Às consequências sensíveis da globalização em momentos de crise (estagnação, deslocalização e desemprego), portanto, se somam também tensões em torno a padrões de comportamento. Há novos parâmetros quanto ao que seja aceitável em uma sociedade crescentemente diversa (paradas de “orgulho gay”, ascensão política de migrantes, presença ativa de minorias lutas pró direito de aborto, regulamentação do uso das drogas, etc.). Há também reações tradicionalistas contra todas essas mudanças.

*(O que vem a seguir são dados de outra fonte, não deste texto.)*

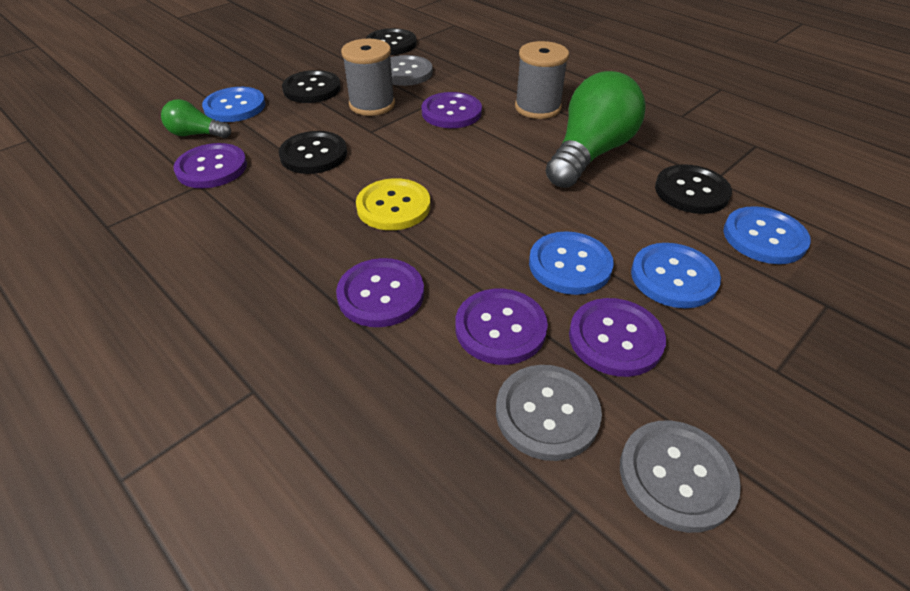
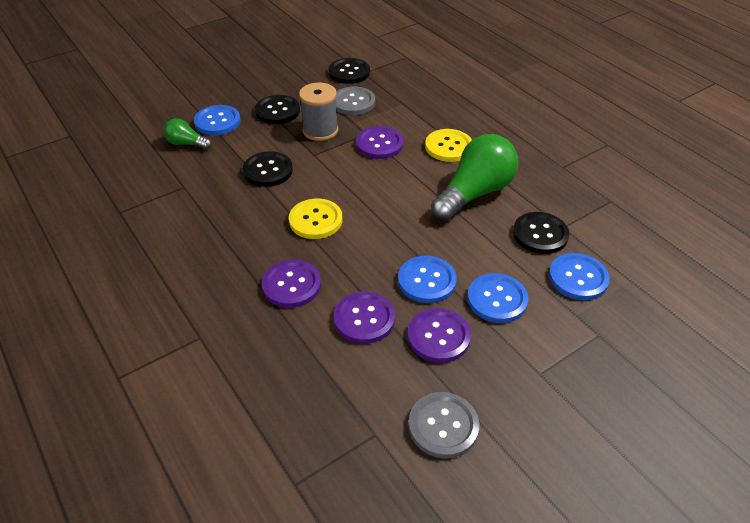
camera: 10 degrees right, 0 degrees up
purple button [173,143,247,188] -> none
grey button [496,365,602,461] -> none
grey spool [515,41,569,119] -> yellow button [425,129,472,162]

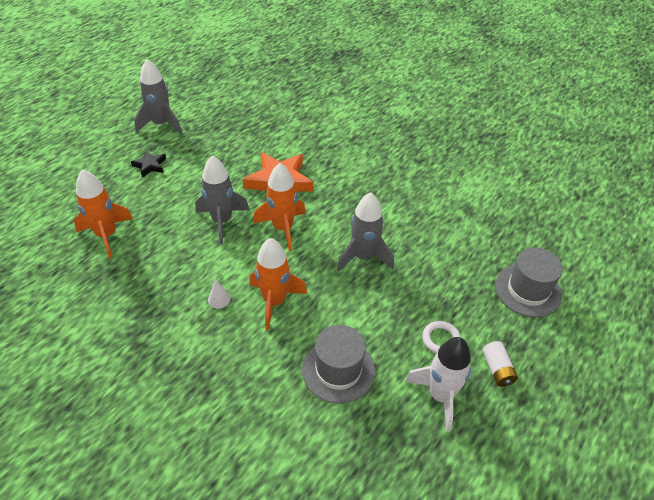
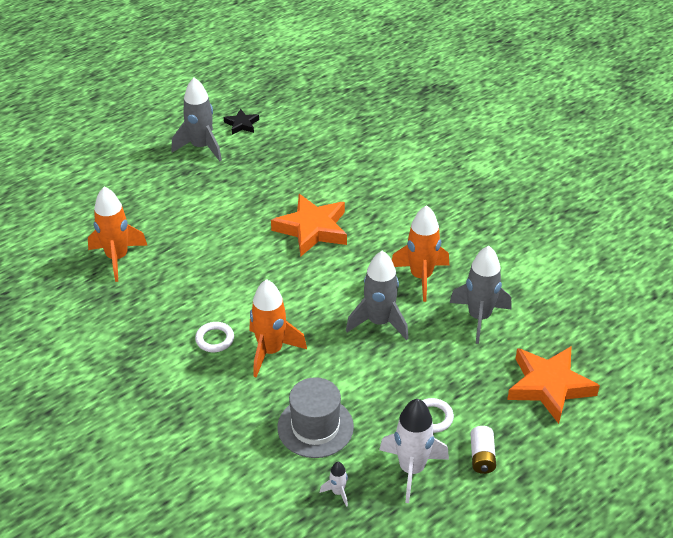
camera: 15 degrees right, 5 degrees down
black star [131,151,166,177] -> black star moved to [224,108,259,134]
grey rocket [195,156,250,245] -> grey rocket moved to [449,246,512,344]
white cone [208,279,230,309] -> white ring [195,322,234,352]
orange rocket [253,163,306,251] -> orange rocket moved to [392,205,450,302]
grey hat [495,248,563,317] -> orange star [507,347,600,424]
none -> white rocket [320,462,348,507]

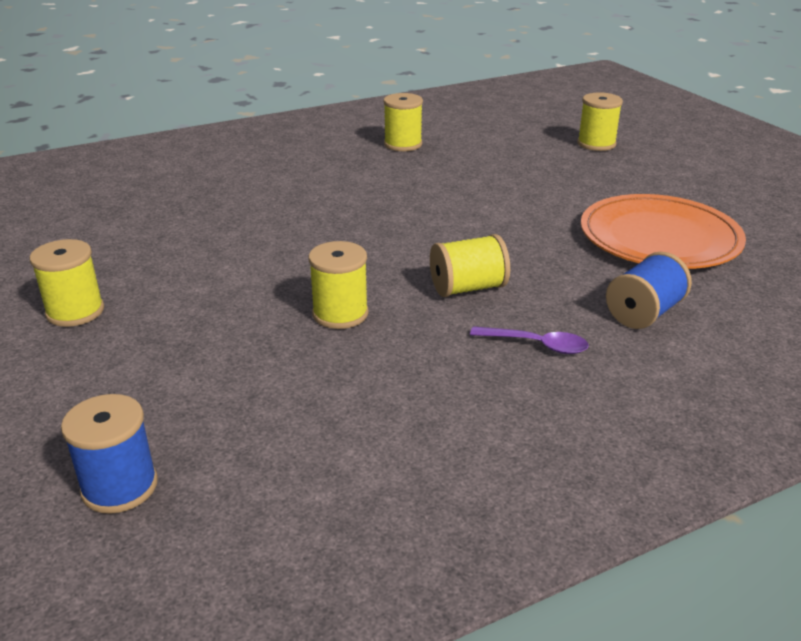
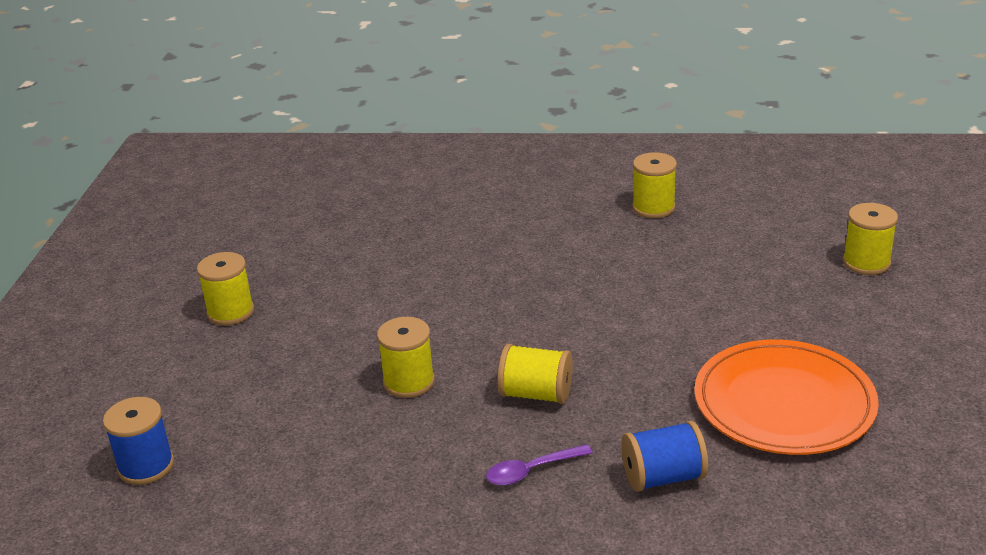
camera: 35 degrees right, 0 degrees up
purple spoon [470,326,589,354] -> purple spoon turned 105 degrees clockwise [486,444,593,486]

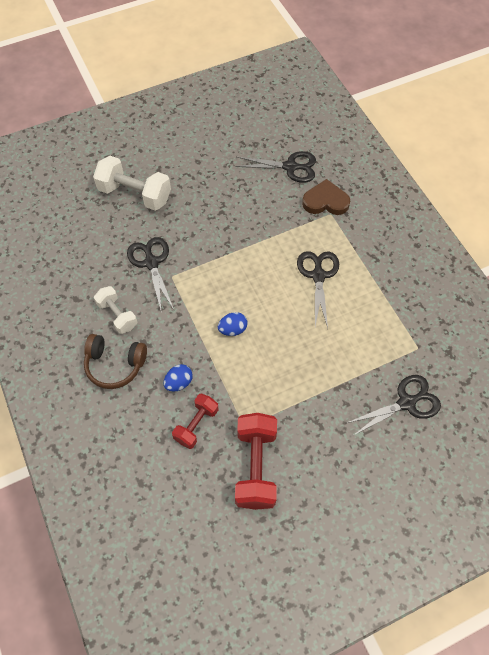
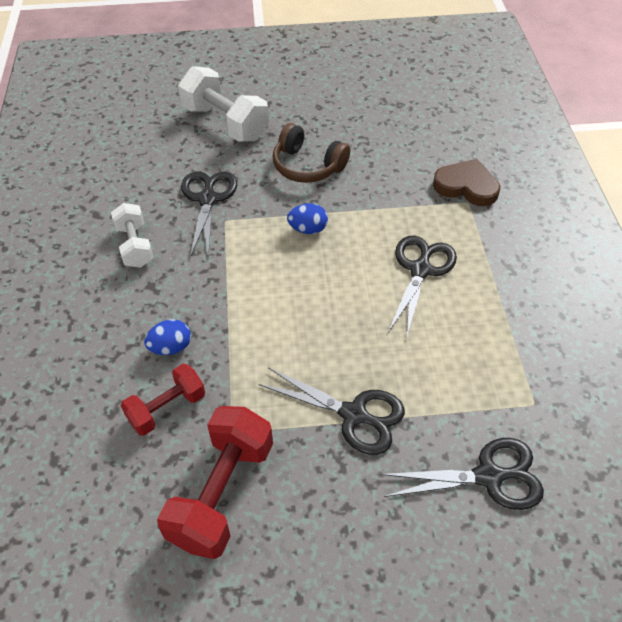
camera: 20 degrees right, 10 degrees down
brown headphones [84,334,147,389] -> brown headphones moved to [273,123,350,183]
blue egg [218,312,248,336] -> blue egg moved to [287,203,328,234]
black scissors [235,151,316,183] -> black scissors moved to [259,367,405,455]

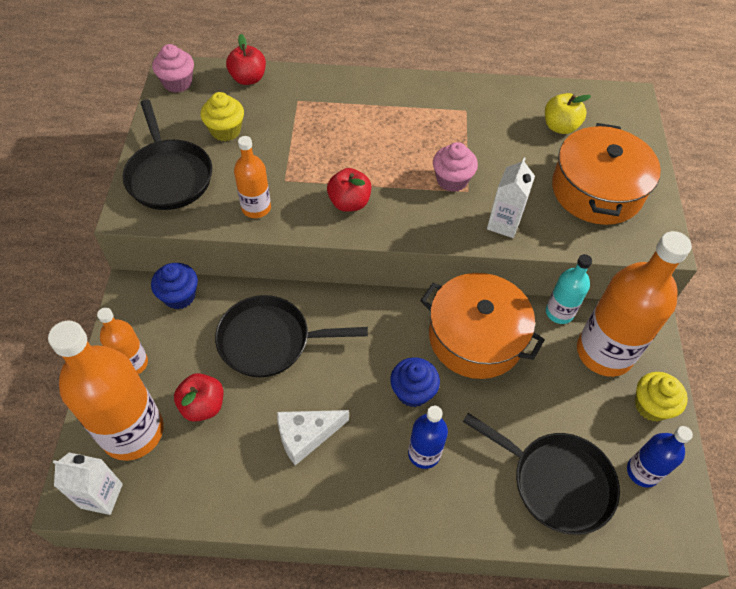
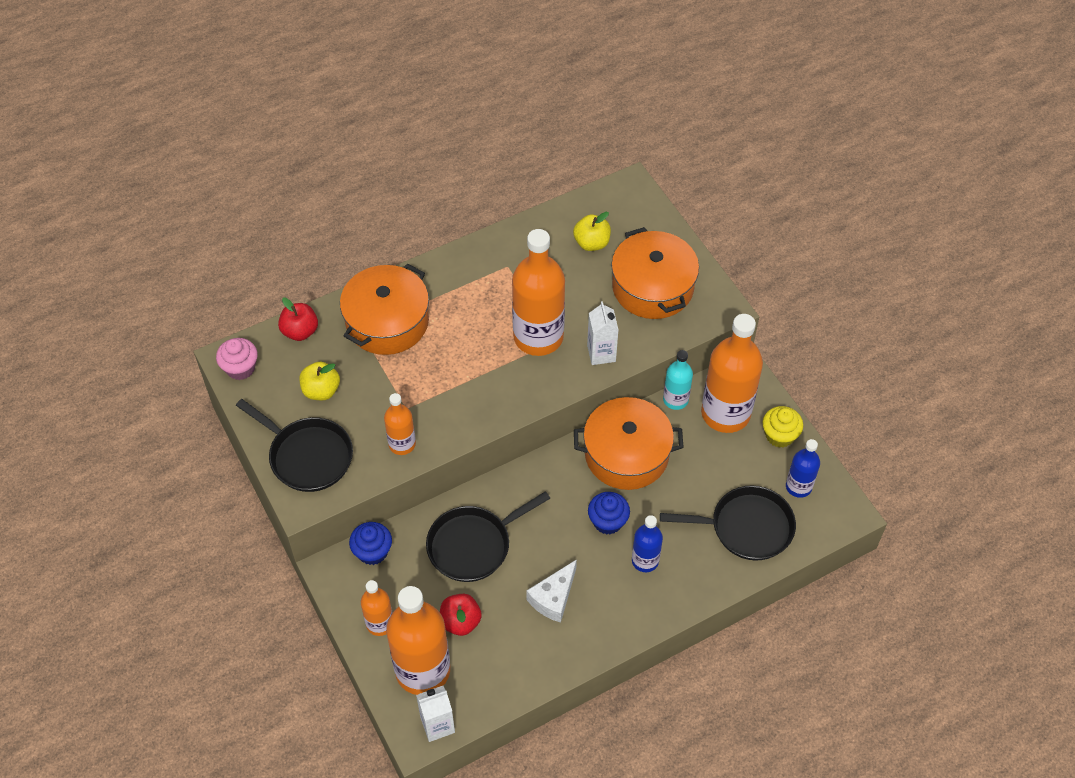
camera: 30 degrees left, 0 degrees up
yellow cupcake [201,92,244,141] -> yellow apple [300,362,340,400]
red apple [327,168,372,212] -> none
pink cupcake [433,142,478,192] -> orange bottle [512,229,565,356]
none -> orange pot [340,264,429,355]

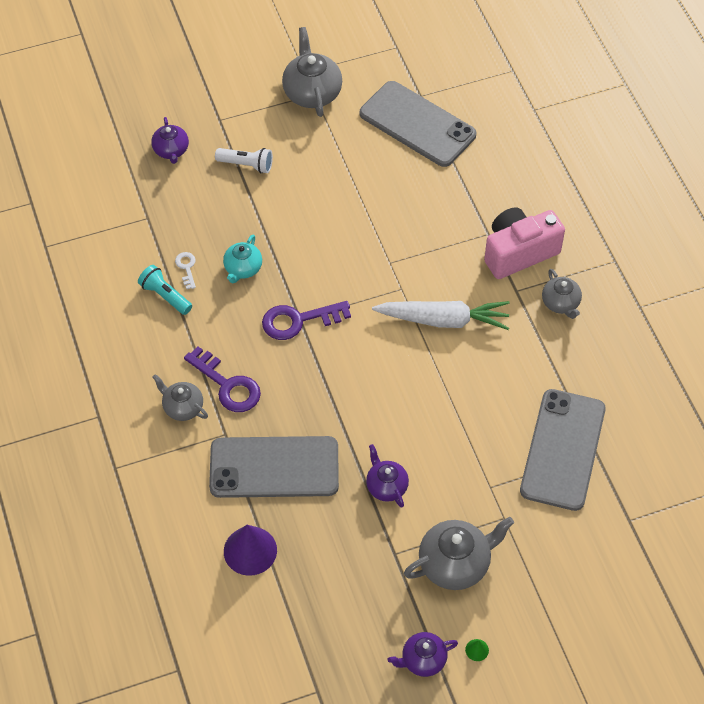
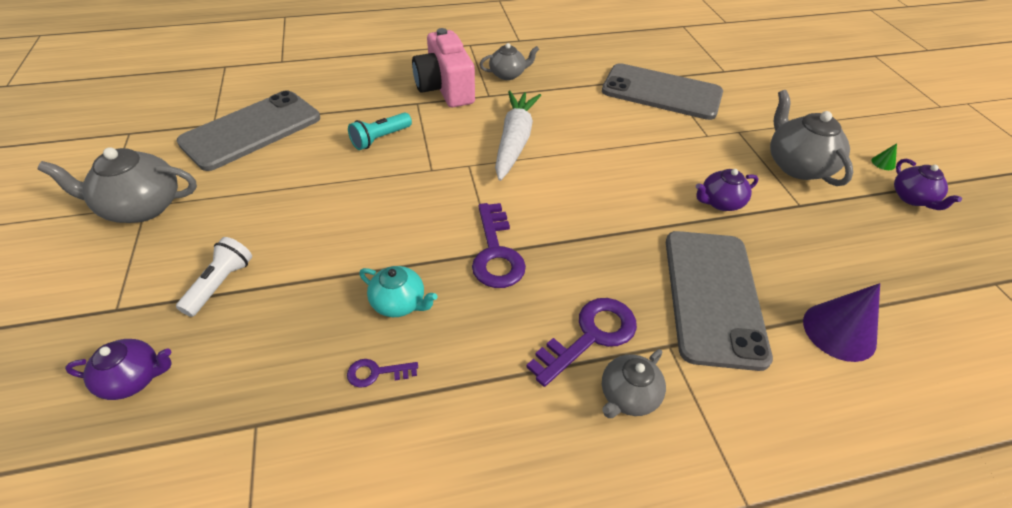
camera: 85 degrees left, 10 degrees down
turquoise flashlight [138,265,192,315] -> turquoise flashlight moved to [348,112,412,150]
white key [175,252,196,289] -> purple key [347,359,418,388]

Se a isso somarmos os conflitos pela hegemonia mundial e as ameaças inquietantes do terrorismo, completa-se o quadro no qual mais que “de direita’ (no sentido clássico), as reações são de medo. Refletem o desejo de retorno ao que foi ou se imaginava ter sido bom no passado (“Make America great again”) e de proteção e segurança (protecionismo, nacionalismo xenófobo etc.) frente às ameaças do presente.

O assunto não se esgota, portanto, em dizer: é a direita que está vitoriosa, embora seja. Não é qualquer direita, é a direita do orgulho nacional xenófobo, do fora imigrantes, do protecionismo e do personalismo autoritário, valores em parte compartilhados por certa esquerda. Mais correto diante da vitória de Trump seria repetir Angela Merkel e dizer: nós temos princípios, amamos a liberdade, temos respeito à dignidade humana e à democracia. As regras desta se aplicam a todos, independentemente da cor da pele, da orientação sexual, religiosa ou partidária. Ao mesmo tempo não se devem fechar os olhos às consequências da “globalização assimétrica” que põe à margem regiões inteiras do mundo e setores internos das sociedades, mesmo das mais prósperas.

Diante das transformações sociais e culturais que estão ocorrendo, o pensamento progressista não deve cantar loas à debacle da globalização que arrasta com ele os princípios “iluministas”, que Marx acolhia (com a pretensão de superá-los). Tampouco cabe fechar o nariz com repugnância ao que está ocorrendo. O mal-estar precisa ser entendido para recriar-se a esperança.

As propostas para o futuro devem olhar as necessidades concretas das pessoas. Foi isso que os “brancos, pobres e pouco educados” (o proletariado...) viram na demagogia de Trump. Não basta denunciá-la como enganosa, embora seja: é preciso escutar o drama dos perdedores, dar-lhes uma resposta efetiva, não fechar os olhos aos efeitos negativos da globalização, e, não menos importante, reafirmar ao mesmo tempo os princípios fundamentais da liberdade, da dignidade humana e da igualdade democrática.

Diversamente do progressismo do século XVIII, centrado no indivíduo, e do XIX, centrado na classe, o atual deve se centrar em pessoas que nascem e vivem “em redes”. Não repudiam o coletivo: querem existir dentro dele mantendo suas autonomias, sua liberdade de escolha. O algoritmo é outro. Há os interesses, mas os valores também contam.